The gear set is able to do things we have not seen before because it works with and is controlled by the laws of physics. The mounting pattern is developed through an hourglass configuration and a figure eight arrangement. The input driving member, a standard worm gear, has the worm wheel mounted on top of it. The input standard straight shaft worm gear provides both the drive force and an index point for the gearing to rotate about. The worm wheel is mounted on the top of or above the standard worm encasing it and provides a gear contact pattern developing an hourglass shape. Each of the two gears has angular surface contact of 180 degrees totaling 360 degrees of angular surface contact.
All gears have axial centers for rotation. The two gears are mounted in a series pattern thus allowing the mechanical output to be cumulative. The distance between the axis center of the two gears is not simply a span but it is a live engineering moment that multiplies torque independently of the work being developed. We have two rotating spheres both developing quadratic functions connected in series and this allows the mechanic effect to be a growth factor, not a rigidly fixed output condition. This both increased torque and work for the gears. The work is developed from the increased angular surface contact pattern which is greater than has ever been done previously. The ratio relationship of the number of teeth on the two gears determines the work created.
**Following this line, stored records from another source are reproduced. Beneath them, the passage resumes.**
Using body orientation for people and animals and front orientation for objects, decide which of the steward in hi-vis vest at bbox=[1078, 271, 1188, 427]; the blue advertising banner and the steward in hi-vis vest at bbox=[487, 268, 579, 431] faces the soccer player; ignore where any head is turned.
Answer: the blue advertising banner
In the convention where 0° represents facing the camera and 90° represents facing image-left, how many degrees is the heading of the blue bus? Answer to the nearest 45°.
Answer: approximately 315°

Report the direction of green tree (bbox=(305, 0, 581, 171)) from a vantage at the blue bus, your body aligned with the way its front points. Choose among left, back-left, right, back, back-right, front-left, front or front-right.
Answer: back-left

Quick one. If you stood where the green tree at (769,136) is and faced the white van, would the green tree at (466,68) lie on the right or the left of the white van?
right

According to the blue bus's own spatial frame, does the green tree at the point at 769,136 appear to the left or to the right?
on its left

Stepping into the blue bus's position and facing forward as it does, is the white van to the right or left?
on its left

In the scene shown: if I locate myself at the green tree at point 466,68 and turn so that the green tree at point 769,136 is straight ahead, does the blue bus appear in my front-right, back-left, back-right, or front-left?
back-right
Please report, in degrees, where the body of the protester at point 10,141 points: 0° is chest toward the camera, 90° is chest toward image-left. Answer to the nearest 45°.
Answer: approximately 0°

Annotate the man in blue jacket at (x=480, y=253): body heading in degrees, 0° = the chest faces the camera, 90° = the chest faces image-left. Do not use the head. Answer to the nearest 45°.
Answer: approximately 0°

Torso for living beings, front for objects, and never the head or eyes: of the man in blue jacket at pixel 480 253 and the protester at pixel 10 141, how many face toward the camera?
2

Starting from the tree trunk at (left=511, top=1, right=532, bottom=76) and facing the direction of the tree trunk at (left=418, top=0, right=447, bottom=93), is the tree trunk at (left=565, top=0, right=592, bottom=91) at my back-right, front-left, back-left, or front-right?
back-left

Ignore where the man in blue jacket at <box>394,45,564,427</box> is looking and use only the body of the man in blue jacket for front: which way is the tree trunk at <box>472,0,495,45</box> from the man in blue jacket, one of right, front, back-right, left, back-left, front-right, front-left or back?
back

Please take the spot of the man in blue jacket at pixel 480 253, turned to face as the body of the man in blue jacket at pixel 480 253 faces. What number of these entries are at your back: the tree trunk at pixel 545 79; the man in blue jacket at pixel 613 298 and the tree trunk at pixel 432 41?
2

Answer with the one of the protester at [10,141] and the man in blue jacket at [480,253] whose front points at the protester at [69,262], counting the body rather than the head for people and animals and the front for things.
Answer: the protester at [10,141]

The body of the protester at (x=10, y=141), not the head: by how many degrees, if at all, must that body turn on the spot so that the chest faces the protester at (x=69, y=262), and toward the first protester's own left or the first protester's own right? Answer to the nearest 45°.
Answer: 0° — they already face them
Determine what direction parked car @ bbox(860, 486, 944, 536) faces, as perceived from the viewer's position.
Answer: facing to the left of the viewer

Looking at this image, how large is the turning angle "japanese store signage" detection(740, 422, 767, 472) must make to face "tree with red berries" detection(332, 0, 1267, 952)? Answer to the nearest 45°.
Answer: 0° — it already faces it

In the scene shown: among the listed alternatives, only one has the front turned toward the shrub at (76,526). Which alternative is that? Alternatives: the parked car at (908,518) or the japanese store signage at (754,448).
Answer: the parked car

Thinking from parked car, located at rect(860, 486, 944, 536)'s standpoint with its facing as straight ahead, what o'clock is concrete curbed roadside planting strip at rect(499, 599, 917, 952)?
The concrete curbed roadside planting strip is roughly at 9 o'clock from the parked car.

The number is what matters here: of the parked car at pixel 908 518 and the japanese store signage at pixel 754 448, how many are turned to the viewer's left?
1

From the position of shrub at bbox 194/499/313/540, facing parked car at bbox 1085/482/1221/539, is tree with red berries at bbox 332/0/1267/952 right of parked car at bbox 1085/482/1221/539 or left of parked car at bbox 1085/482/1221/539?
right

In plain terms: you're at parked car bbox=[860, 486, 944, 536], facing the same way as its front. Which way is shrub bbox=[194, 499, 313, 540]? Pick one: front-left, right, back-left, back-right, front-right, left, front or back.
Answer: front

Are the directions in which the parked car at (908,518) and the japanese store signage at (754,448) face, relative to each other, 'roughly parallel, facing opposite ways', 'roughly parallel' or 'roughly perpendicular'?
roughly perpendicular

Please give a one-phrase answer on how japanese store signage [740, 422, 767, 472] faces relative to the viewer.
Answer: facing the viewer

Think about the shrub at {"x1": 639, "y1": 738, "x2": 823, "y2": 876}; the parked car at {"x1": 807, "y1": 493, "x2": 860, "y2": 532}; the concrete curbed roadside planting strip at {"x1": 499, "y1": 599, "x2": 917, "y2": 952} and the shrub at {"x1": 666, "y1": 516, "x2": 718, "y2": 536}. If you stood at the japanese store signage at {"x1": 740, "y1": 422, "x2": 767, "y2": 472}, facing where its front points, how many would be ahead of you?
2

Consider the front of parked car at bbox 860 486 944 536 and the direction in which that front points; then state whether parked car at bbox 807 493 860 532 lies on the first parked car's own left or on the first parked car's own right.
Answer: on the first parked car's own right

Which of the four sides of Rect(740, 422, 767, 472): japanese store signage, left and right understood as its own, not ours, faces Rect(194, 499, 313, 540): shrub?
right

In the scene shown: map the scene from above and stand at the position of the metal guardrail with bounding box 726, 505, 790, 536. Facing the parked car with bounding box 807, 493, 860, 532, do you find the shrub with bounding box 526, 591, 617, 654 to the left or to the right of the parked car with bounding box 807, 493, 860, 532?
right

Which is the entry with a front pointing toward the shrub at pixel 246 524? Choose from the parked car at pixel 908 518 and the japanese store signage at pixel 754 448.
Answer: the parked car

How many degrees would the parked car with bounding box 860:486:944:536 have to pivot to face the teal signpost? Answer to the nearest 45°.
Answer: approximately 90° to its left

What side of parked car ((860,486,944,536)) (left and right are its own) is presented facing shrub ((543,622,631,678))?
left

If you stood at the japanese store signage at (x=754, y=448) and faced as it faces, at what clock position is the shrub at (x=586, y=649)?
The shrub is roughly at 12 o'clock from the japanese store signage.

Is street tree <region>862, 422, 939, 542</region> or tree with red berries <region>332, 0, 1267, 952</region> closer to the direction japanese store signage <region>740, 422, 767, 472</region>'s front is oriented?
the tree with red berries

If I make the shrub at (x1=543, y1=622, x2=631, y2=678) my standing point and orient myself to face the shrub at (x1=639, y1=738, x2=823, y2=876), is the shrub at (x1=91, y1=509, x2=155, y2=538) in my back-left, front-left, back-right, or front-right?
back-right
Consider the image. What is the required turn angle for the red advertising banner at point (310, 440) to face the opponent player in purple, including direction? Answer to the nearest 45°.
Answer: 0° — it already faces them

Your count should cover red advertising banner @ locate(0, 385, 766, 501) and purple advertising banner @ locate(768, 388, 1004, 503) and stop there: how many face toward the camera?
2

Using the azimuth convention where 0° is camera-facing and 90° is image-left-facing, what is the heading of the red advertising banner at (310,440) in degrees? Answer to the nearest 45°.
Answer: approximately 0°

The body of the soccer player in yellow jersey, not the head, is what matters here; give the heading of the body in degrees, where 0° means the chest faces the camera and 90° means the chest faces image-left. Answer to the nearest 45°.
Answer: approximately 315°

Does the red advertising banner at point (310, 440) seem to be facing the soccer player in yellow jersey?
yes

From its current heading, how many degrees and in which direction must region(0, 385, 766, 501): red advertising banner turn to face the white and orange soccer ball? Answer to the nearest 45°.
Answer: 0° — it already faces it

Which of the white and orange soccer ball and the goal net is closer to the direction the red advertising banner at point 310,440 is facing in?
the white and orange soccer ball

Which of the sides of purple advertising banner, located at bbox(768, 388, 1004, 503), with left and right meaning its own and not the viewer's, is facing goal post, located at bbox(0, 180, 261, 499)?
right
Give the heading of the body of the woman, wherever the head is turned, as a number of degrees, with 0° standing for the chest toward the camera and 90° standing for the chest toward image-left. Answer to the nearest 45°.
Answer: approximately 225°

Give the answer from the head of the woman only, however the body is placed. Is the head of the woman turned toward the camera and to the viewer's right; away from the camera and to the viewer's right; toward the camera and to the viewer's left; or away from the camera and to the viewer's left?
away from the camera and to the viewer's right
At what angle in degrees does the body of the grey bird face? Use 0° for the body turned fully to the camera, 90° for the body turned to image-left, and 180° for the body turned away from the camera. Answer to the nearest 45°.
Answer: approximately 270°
Gearing normally gets noisy as it wears from a shift at the point of tangency. The gear set seeks the most efficient point of tangency. This occurs from the mounting of the output gear, a worm wheel, in a floating position. The worm wheel resides in a bearing mount that provides a floating position, which allows the dynamic activity of the gears to locate the point of tangency. If the gears wear from work the point of tangency automatically adjust for wear at the point of tangency as it seeks the most efficient moment.